閉ざされた未来と救われた世界 3
扉を閉めると、しんと静まり返った。聞こえるのは傍らにいる彼女の吐息だけだ。
血の匂いはしなかった。それどころか、血の跡はどこにも残されていなかった。もみ消すと言っていただけあって、完璧な証拠隠滅だ。
本堂内の外陣の奥、一段高くなっている内陣。そこに仏壇はなく、代わりに大きな台座があった。何も置かれていない。おそらくはその上にダルマ――ソウシの頭があったのだろう。
レイとハルナはその台座の前に腰を下ろした。ハルナはレイに身を寄せ、頭をレイの肩にもたれかけている。
この場所を選んだのは、力の流れのようなものを感じたからだ。大陸全土に意識を及ばせることができるような、そんな感覚がある。
レイは思い返していた。自分の人生を振り返ったつもりだったが、浮かぶのはハルナのことばかりだった。もう彼女と一緒にいられないのだと思うと、不意に目頭が熱くなった。勘取られないように指で拭って、静かに息を吐いた。

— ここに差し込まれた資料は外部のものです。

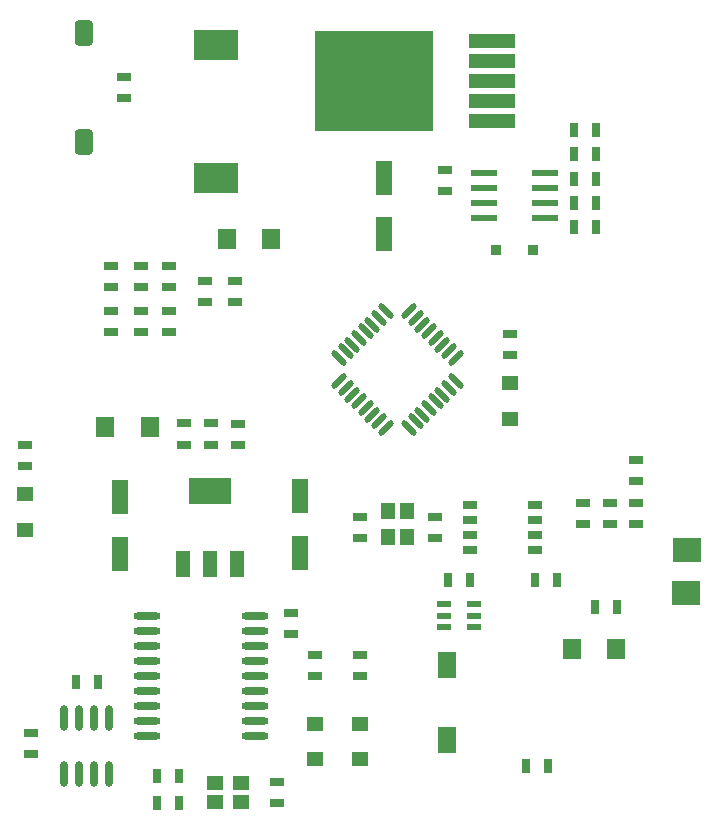
<source format=gtp>
G04 Layer_Color=8421504*
%FSLAX25Y25*%
%MOIN*%
G70*
G01*
G75*
%ADD10R,0.05118X0.02756*%
%ADD11R,0.06300X0.07100*%
%ADD12R,0.04724X0.03150*%
%ADD13R,0.03150X0.04724*%
%ADD14O,0.02362X0.08661*%
%ADD15R,0.05512X0.04724*%
G04:AMPARAMS|DCode=16|XSize=62.99mil|YSize=86.22mil|CornerRadius=15.75mil|HoleSize=0mil|Usage=FLASHONLY|Rotation=0.000|XOffset=0mil|YOffset=0mil|HoleType=Round|Shape=RoundedRectangle|*
%AMROUNDEDRECTD16*
21,1,0.06299,0.05472,0,0,0.0*
21,1,0.03150,0.08622,0,0,0.0*
1,1,0.03150,0.01575,-0.02736*
1,1,0.03150,-0.01575,-0.02736*
1,1,0.03150,-0.01575,0.02736*
1,1,0.03150,0.01575,0.02736*
%
%ADD16ROUNDEDRECTD16*%
%ADD17R,0.05512X0.04724*%
G04:AMPARAMS|DCode=18|XSize=21.65mil|YSize=64.96mil|CornerRadius=0mil|HoleSize=0mil|Usage=FLASHONLY|Rotation=135.000|XOffset=0mil|YOffset=0mil|HoleType=Round|Shape=Round|*
%AMOVALD18*
21,1,0.04331,0.02165,0.00000,0.00000,225.0*
1,1,0.02165,0.01531,0.01531*
1,1,0.02165,-0.01531,-0.01531*
%
%ADD18OVALD18*%

G04:AMPARAMS|DCode=19|XSize=21.65mil|YSize=64.96mil|CornerRadius=0mil|HoleSize=0mil|Usage=FLASHONLY|Rotation=45.000|XOffset=0mil|YOffset=0mil|HoleType=Round|Shape=Round|*
%AMOVALD19*
21,1,0.04331,0.02165,0.00000,0.00000,135.0*
1,1,0.02165,0.01531,-0.01531*
1,1,0.02165,-0.01531,0.01531*
%
%ADD19OVALD19*%

%ADD20O,0.09055X0.02362*%
%ADD21R,0.04724X0.05512*%
%ADD22R,0.06299X0.08661*%
%ADD23R,0.05512X0.11811*%
%ADD24R,0.14173X0.08661*%
%ADD25R,0.04800X0.08800*%
%ADD26R,0.08661X0.02362*%
%ADD27R,0.03543X0.03740*%
%ADD28R,0.02500X0.05000*%
%ADD29R,0.14567X0.09842*%
%ADD30R,0.15748X0.05158*%
%ADD31R,0.39370X0.33465*%
%ADD32R,0.04724X0.02165*%
%ADD59R,0.09600X0.08000*%
D10*
X168173Y101000D02*
D03*
Y96000D02*
D03*
Y106000D02*
D03*
Y111000D02*
D03*
X189827Y101000D02*
D03*
Y96000D02*
D03*
Y106000D02*
D03*
Y111000D02*
D03*
D11*
X61450Y137000D02*
D03*
X46550D02*
D03*
X87050Y199500D02*
D03*
X101950D02*
D03*
X217000Y63000D02*
D03*
X202100D02*
D03*
D12*
X68000Y175500D02*
D03*
Y168414D02*
D03*
X131500Y107000D02*
D03*
Y99914D02*
D03*
X58500Y190543D02*
D03*
Y183457D02*
D03*
Y175543D02*
D03*
Y168457D02*
D03*
X22000Y35043D02*
D03*
Y27957D02*
D03*
X48500Y183457D02*
D03*
Y190543D02*
D03*
Y175543D02*
D03*
Y168457D02*
D03*
X223500Y118957D02*
D03*
Y126043D02*
D03*
Y111543D02*
D03*
Y104457D02*
D03*
X215000D02*
D03*
Y111543D02*
D03*
X53000Y253543D02*
D03*
Y246457D02*
D03*
X131500Y61043D02*
D03*
Y53957D02*
D03*
X80000Y178457D02*
D03*
Y185543D02*
D03*
X116500Y61043D02*
D03*
Y53957D02*
D03*
X90000Y178457D02*
D03*
Y185543D02*
D03*
X181500Y160957D02*
D03*
Y168043D02*
D03*
X108500Y67957D02*
D03*
Y75043D02*
D03*
X104000Y11457D02*
D03*
Y18543D02*
D03*
X156500Y107000D02*
D03*
Y99914D02*
D03*
X68000Y190586D02*
D03*
Y183500D02*
D03*
X206000Y104457D02*
D03*
Y111543D02*
D03*
X160000Y215457D02*
D03*
Y222543D02*
D03*
X73000Y131000D02*
D03*
Y138086D02*
D03*
X82000Y131000D02*
D03*
Y138086D02*
D03*
X91000Y130957D02*
D03*
Y138043D02*
D03*
X20000Y123914D02*
D03*
Y131000D02*
D03*
D13*
X63957Y20500D02*
D03*
X71043D02*
D03*
X36957Y52000D02*
D03*
X44043D02*
D03*
X71043Y11500D02*
D03*
X63957D02*
D03*
X210043Y219500D02*
D03*
X202957D02*
D03*
X210043Y211500D02*
D03*
X202957D02*
D03*
Y203500D02*
D03*
X210043D02*
D03*
Y236000D02*
D03*
X202957D02*
D03*
X210043Y228000D02*
D03*
X202957D02*
D03*
X189957Y86000D02*
D03*
X197043D02*
D03*
X209957Y77000D02*
D03*
X217043D02*
D03*
X194043Y24000D02*
D03*
X186957D02*
D03*
X168043Y86000D02*
D03*
X160957D02*
D03*
D14*
X33000Y21051D02*
D03*
X38000D02*
D03*
X43000D02*
D03*
X48000D02*
D03*
X33000Y39949D02*
D03*
X38000D02*
D03*
X43000D02*
D03*
X48000D02*
D03*
D15*
X131500Y26188D02*
D03*
Y38000D02*
D03*
X116500Y26094D02*
D03*
Y37906D02*
D03*
X181500Y151406D02*
D03*
Y139594D02*
D03*
X20000Y114406D02*
D03*
Y102594D02*
D03*
D16*
X39500Y268091D02*
D03*
Y231909D02*
D03*
D17*
X83169Y11850D02*
D03*
Y18150D02*
D03*
X91831Y11850D02*
D03*
Y18150D02*
D03*
D18*
X124513Y152103D02*
D03*
X126740Y149876D02*
D03*
X128967Y147648D02*
D03*
X131194Y145421D02*
D03*
X133421Y143194D02*
D03*
X135648Y140967D02*
D03*
X137875Y138740D02*
D03*
X140103Y136513D02*
D03*
X163487Y159898D02*
D03*
X161260Y162125D02*
D03*
X159033Y164352D02*
D03*
X156806Y166579D02*
D03*
X154579Y168806D02*
D03*
X152352Y171033D02*
D03*
X150124Y173260D02*
D03*
X147897Y175487D02*
D03*
D19*
Y136513D02*
D03*
X150124Y138740D02*
D03*
X152352Y140967D02*
D03*
X154579Y143194D02*
D03*
X156806Y145421D02*
D03*
X159033Y147648D02*
D03*
X161260Y149876D02*
D03*
X163487Y152103D02*
D03*
X140103Y175487D02*
D03*
X137875Y173260D02*
D03*
X135648Y171033D02*
D03*
X133421Y168806D02*
D03*
X131194Y166579D02*
D03*
X128967Y164352D02*
D03*
X126740Y162125D02*
D03*
X124513Y159898D02*
D03*
D20*
X60587Y74000D02*
D03*
Y69000D02*
D03*
Y64000D02*
D03*
Y59000D02*
D03*
Y54000D02*
D03*
Y49000D02*
D03*
Y44000D02*
D03*
Y39000D02*
D03*
Y34000D02*
D03*
X96413Y74000D02*
D03*
Y69000D02*
D03*
Y64000D02*
D03*
Y59000D02*
D03*
Y54000D02*
D03*
Y49000D02*
D03*
Y44000D02*
D03*
Y39000D02*
D03*
Y34000D02*
D03*
D21*
X140850Y108831D02*
D03*
X147150D02*
D03*
X140850Y100169D02*
D03*
X147150D02*
D03*
D22*
X160500Y32402D02*
D03*
Y57598D02*
D03*
D23*
X51500Y113449D02*
D03*
Y94551D02*
D03*
X111500Y113898D02*
D03*
Y95000D02*
D03*
X139500Y201051D02*
D03*
Y219949D02*
D03*
D24*
X81500Y115701D02*
D03*
D25*
X90600Y91300D02*
D03*
X81500D02*
D03*
X72400D02*
D03*
D26*
X193236Y211500D02*
D03*
X172764D02*
D03*
X193236Y206500D02*
D03*
Y216500D02*
D03*
Y221500D02*
D03*
X172764Y206500D02*
D03*
Y216500D02*
D03*
Y221500D02*
D03*
D27*
X189201Y196000D02*
D03*
X176799D02*
D03*
D28*
X242000Y81500D02*
D03*
X238797D02*
D03*
Y96000D02*
D03*
X242000D02*
D03*
D29*
X83500Y264244D02*
D03*
Y219756D02*
D03*
D30*
X175500Y265500D02*
D03*
Y258807D02*
D03*
Y252114D02*
D03*
Y245421D02*
D03*
Y238728D02*
D03*
D31*
X136130Y252114D02*
D03*
D32*
X169618Y70260D02*
D03*
Y74000D02*
D03*
Y77740D02*
D03*
X159382D02*
D03*
Y70260D02*
D03*
Y74000D02*
D03*
D59*
X240375Y81500D02*
D03*
X240422Y96000D02*
D03*
M02*

</source>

そろそろだろうか。レイはハルナに別れを言おうと口を開きかける。そのとき、彼女の指がレイの指に絡んだ。顔を向けると、唇に柔らかく熱いものが触れた。
「いくのね?」
「ああ……。ありがとう、ハルナ。俺のことを愛してくれて。さよな――」
「違うわ、レイ。必ず私があなたを救う方法を見つけるもの。だから、さよならじゃないわ」
レイは溢れ出る彼女の涙を拭う。彼女もまた、レイの涙を拭った。
「分かった。待ってるよ」
「ええ。……もし、そのとき私がおばあちゃんになってても……また、愛してくれるかしら?」
おどけたように言う彼女は、精一杯に笑顔を作っていた。だから、レイも引き攣る頬を無理矢理動かして、笑顔っぽいものを作る。
お互いに作った不細工な顔に、二人は噴き出した。
「当たり前だろ。それより、よぼよぼのおばあちゃんになったハルナが俺のことを忘れてないかが心配だ」
「酷いわ。私は可愛いおばあちゃんになるのよ」
ああ、この時間が永遠に続けばいい。
レイはそっと目を閉じて、言った。
「ハルナ、俺は幸せだよ」
「レイ、私も幸せよ」
だったらこの先、永遠とも思える時間を君なしで生きていける。そんな風に思って、レイは最後の言葉を口にした。
「本当に、ありがとう」
言葉に尽くせない様々な感情を、その一言に込めた。
どうか、ハルナの未来が幸せでありますように。
「――瞬劫」
その言葉を最後に、レイは死んだように、眠ったように、動かなくなった。